Con un fervor casi religioso, empezó a decir otra vez lo que ya me había dicho tantas veces: que esos brujos, guiados por intereses extremadamente egoístas, pusieron todos sus esfuerzos en perfeccionar prácticas que los alejaron mucho de la cordura y el equilibrio mental. Finalmente fueron exterminados, cuando sus complejas estructuras de creencias y acciones se volvieron tan difíciles de manejar que perdieron el equilibrio y se desplomaron.
– Por supuesto, esos brujos de la antigüedad vivieron y se multiplicaron en esta área -dijo observando mi reacción-, aquí en este pueblo. Este pueblo moderno fue construido sobre los cimientos de uno de sus pueblos. Los brujos de la antigüedad hicieron todos sus tratos aquí en este sitio.
– ¿Le consta a usted esto, don Juan?
– Me consta, y muy pronto a ti también te constará.
Mi creciente ansiedad me forzó a hacer algo que detestaba: enfocarme en mí mismo. Sintiendo mi frustración, don Juan me aguijoneó.
– Muy pronto vamos a saber si realmente eres como los brujos antiguos, o como los de ahora -dijo.
– Me está volviendo loco con toda esta extraña y siniestra conversación -protesté.
El haber estado con don Juan por trece años me había condicionado, primero que nada, a concebir el pánico como algo que estaba siempre a un paso de distancia, justo para venírseme encima.
Don Juan parecía indeciso. Noté sus miradas furtivas en dirección de la iglesia. Parecía estar distraído.

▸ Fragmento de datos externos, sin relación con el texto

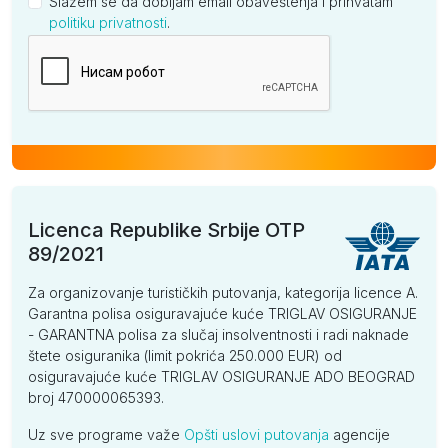
Slažem se da dobijam email obaveštenja i prihvatam
politiku privatnosti
.
Kompanija
Licenca Republike Srbije OTP
89/2021
Za organizovanje turističkih putovanja, kategorija licence A.
Garantna polisa osiguravajuće kuće TRIGLAV OSIGURANJE
- GARANTNA polisa za slučaj insolventnosti i radi naknade
štete osiguranika (limit pokrića 250.000 EUR) od
osiguravajuće kuće TRIGLAV OSIGURANJE ADO BEOGRAD
broj 470000065393.
Uz sve programe važe
Opšti uslovi putovanja
agencije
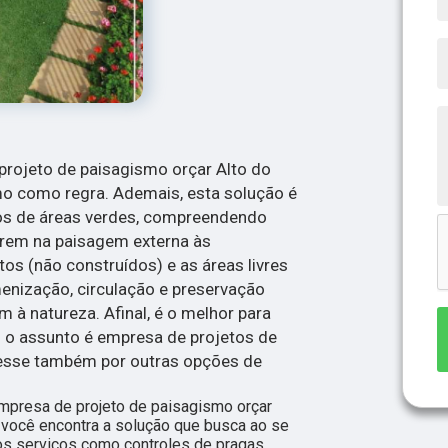
 projeto de paisagismo orçar Alto do
smo como regra. Ademais, esta solução é
tos de áreas verdes, compreendendo
erem na paisagem externa às
os (não construídos) e as áreas livres
enização, circulação e preservação
 à natureza. Afinal, é o melhor para
 o assunto é empresa de projetos de
resse também por outras opções de
mpresa de projeto de paisagismo orçar
 você encontra a solução que busca ao se
os serviços como controles de pragas,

Cuando le hablé no me escuchó; le tuve que repetir mi pregunta.
– ¿Está usted esperando a alguien?
– Sí -dijo-. Ciertamente que sí. Ahorita nomás estaba sintiendo todo lo que está alrededor nuestro. Me agarraste en el acto de escudriñar con mi cuerpo energético.
– ¿Qué es lo que sintió, don Juan?
– Mi cuerpo energético siente que todo está en perfecto orden. La obra se llevará a cabo esta noche. Tú eres el principal protagonista. Yo soy un personaje con un papel secundario pero significativo y salgo en escena sólo en el primer acto.
– ¿De qué está usted hablando, don Juan?
No me contestó. Sonrió como un personaje benévolo.
– Estoy preparando el terreno -dijo-. Dándote una frotación, por así decirlo, con la idea de que los brujos de ahora han aprendido una dura lección. Se han dado cuenta de que pueden tener la energía para ser libres solamente si se mantienen desapegados. Hay un tipo peculiar de desapego que no nace ni del miedo ni de la pereza, sino de la convicción.
Don Juan hizo una pausa y se levantó, estiró los brazos hacia enfrente y hacia los lados y luego hacia atrás.
– Haz lo mismo -me aconsejó-. Te tonifica el cuerpo, y tienes que estar muy fuerte para enfrentar lo que te espera esta noche. Un desapego total o una absoluta entrega a tus vicios es lo que te espera esta noche. Es una decisión que cada nagual en mi linaje tiene que hacer.
Se sentó otra vez y respiró profundamente. Lo que dijo y la manera como lo dijo pareció haber consumido toda su energía.
– Creo que puedo entender el desapego y lo opuesto a ello -prosiguió-, ya que tuve el privilegio de conocer a dos naguales: mi benefactor, el nagual Julián y su benefactor, el nagual Elías. Fui capaz de autentificar la diferencia entre los dos. El nagual Elías era desapegado hasta el punto de pasar por alto un regalo de poder. El nagual Julián era también desapegado, pero no lo suficiente como para hacer eso.